In view of the foregoing and other problems of the conventional systems, it is therefore an object of the present invention to provide a high conductivity diode with high rectification (IF/IR, where IP and IR are respectively the diode forward and reverse bias currents).
Another object of the present invention is to provide a diode which has a minimum total resistance.
Yet another object of the invention is to provides an MRAM cell which occupies a lesser area, and which achieves a higher areal density than the conventional cell mentioned above.

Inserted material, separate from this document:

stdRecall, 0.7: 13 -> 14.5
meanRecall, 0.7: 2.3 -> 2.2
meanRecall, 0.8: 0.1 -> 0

In a first aspect of the invention, a diode is located below the metal TFW, and both the diode and the recessed metal TFW share a non-planar common surface (e.g., also described as a surface with a vertical extent).
With this diode configuration, the MTJ can be in very close proximity to the lower conductor. In the crosspoint MTJ memory cell the diode was formed above the write current conductor, and could only be a thin film diode and thin film diodes have inferior rectification (e.g.,IF/IR) as compared to single crystal Si diodes. In the present invention, the diode is made in a single crystalline semiconductor, as shown in FIG. 1 and as described below. Additionally, in the crosspoint MTJ memory, the diode has been formed above the write conductor, and the MTJ was separated from the conductor by the diode.
The present invention improves upon the MRAM cell with remote diode (which is larger than a DRAM cell) because here the diode location is automatically self-aligned with the recessed metal line, and because the present cell occupies an area of approximately 1 metal pitch by 1 metal pitch. Therefore, high areal density arrays of the present structure are easily fabricated, and the areal density may exceed that of a typical DRAM cell.
In another aspect of the present invention, as shown for example, in FIGS. 2A-2H, a stepwise method is provided to form the above-described structure.
In yet another aspect, a V-groove structure is formed as shown for example in FIGS. 4B-4C.
Hence, the present invention places the MTJ and the lower conductor in close proximity.
In the method of the invention, one set of conductors is buried within the silicon and each intersection point of each buried conductor is surrounded by a layered diode so that electrical connection to the MTJ is from each buried conductor and through the surrounding (e.g., buried) diode.
Further, the buried diode has more uniform electrical characteristics than the TFD.